GSConfig

class graphstorm.config.GSConfig(cmd_args)

Bases: object

GSgnn configuration class.

GSConfig contains all GraphStorm model training and inference configurations, which can either be loaded from a yaml file specified in the --cf argument, or from CLI arguments.

property adversarial_temperature: A hyperparameter value of temperature of adversarial cross entropy loss for link prediction tasks. Default is None.

property alpha: Common hyperparameter symbol alpha. Alpha is used in focal loss for binary classification. Default is None.

property alpha_l2norm: Coefficiency of the l2 norm of dense parameters. GraphStorm adds a regularization loss, i.e., l2 norm of dense parameters, to the final loss. It uses alpha_l2norm to re-scale the regularization loss. Specifically, loss = loss + alpha_l2norm * regularization_loss. Default is 0.

property backend: Distributed training backend. GraphStorm support gloo or nccl. Default is gloo.

property batch_size: Mini-batch size. It defines the batch size of each trainer. The global batch size equals to the number of trainers multiply the batch_size. For example, suppose we have 2 machines each of which has 8 GPUs, and set batch_size to 128. The global batch size will be 2 * 8 * 128 = 2048. Must provide.

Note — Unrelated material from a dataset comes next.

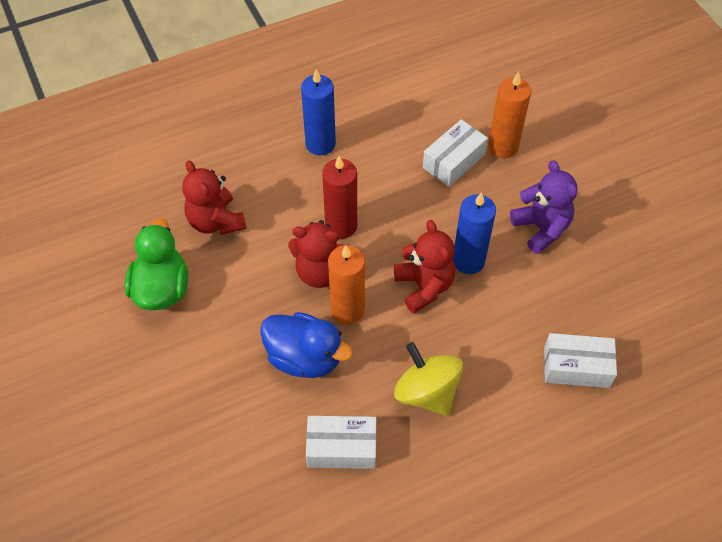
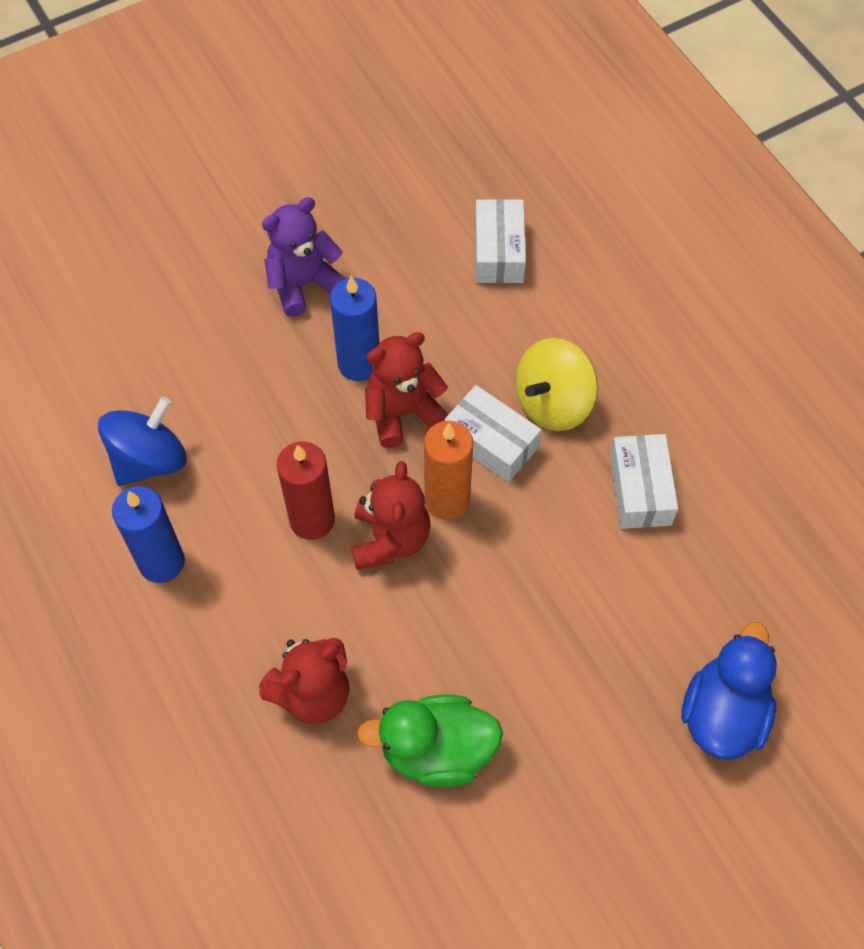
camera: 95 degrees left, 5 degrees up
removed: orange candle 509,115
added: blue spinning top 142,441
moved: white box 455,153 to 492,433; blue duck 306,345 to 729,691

property class_loss_func: Classification loss function. Builtin loss functions include cross_entropy and focal. Default is cross_entropy.

property contrastive_loss_temperature: Temperature of link prediction contrastive loss. This is used to rescale the link prediction positive and negative scores for the loss. Default is 1.0.

property decoder_bias: Decoder bias. decoder_bias must be a boolean. Default is True.

property decoder_edge_feat: A list of edge features that can be used by a decoder to enhance its performance. Default is None.

property decoder_type: The type of edge clasification or regression decoders. Built-in decoders include DenseBiDecoder and MLPDecoder. Default is DenseBiDecoder.

property dropout: Dropout probability. Dropout must be a float value in [0,1). Dropout is applied to every GNN layer. Default is 0.

property early_stop_burnin_rounds: Burn-in rounds before starting to check for the early stop condition. Default is 0.

property early_stop_rounds: The number of rounds for validation scores used to decide to stop training early. Default is 3.

property early_stop_strategy: The strategy used to decide if stop training early. GraphStorm supports two strategies: 1) consecutive_increase, and 2) average_increase. Default is average_increase.

property edge_feat_mp_op

The operation for using edge features during message passing computation.: Defaut is “concat”.

New in version 0.4.0: The edge_feat_mp_op argument.

GraphStorm supports five message passing operations for edge features, including:

”concat”:concatinate the source node feature with the edge feauture together, and then pass them to the destination node.
”add”:add the source node feature with the edge feauture together, and then pass them to the destination node.
”sub”:substract the edge feauture from the source node feature, and then pass them to the destination node.
”mul”:multiple the source node feature with the edge feauture, and then pass them to the destination node.
”div”:divid the source node feature by the edge feauture together, and then pass them to the destination node.

property edge_feat_name

User provided edge feature names. Default is None.

Changed in version 0.4.0: The edge_feat_name property is supported.

It can be in the following formats:

feat_name: global feature name for all edge types, i.e., for any edge, its corresponding feature name is <feat_name>.
"etype0:feat0","etype1:feat0,feat1",...: different edge types have different edge features under different names. The edge type should be in a canonical edge type, i.e., src_node_type,relation_type,dst_node_type.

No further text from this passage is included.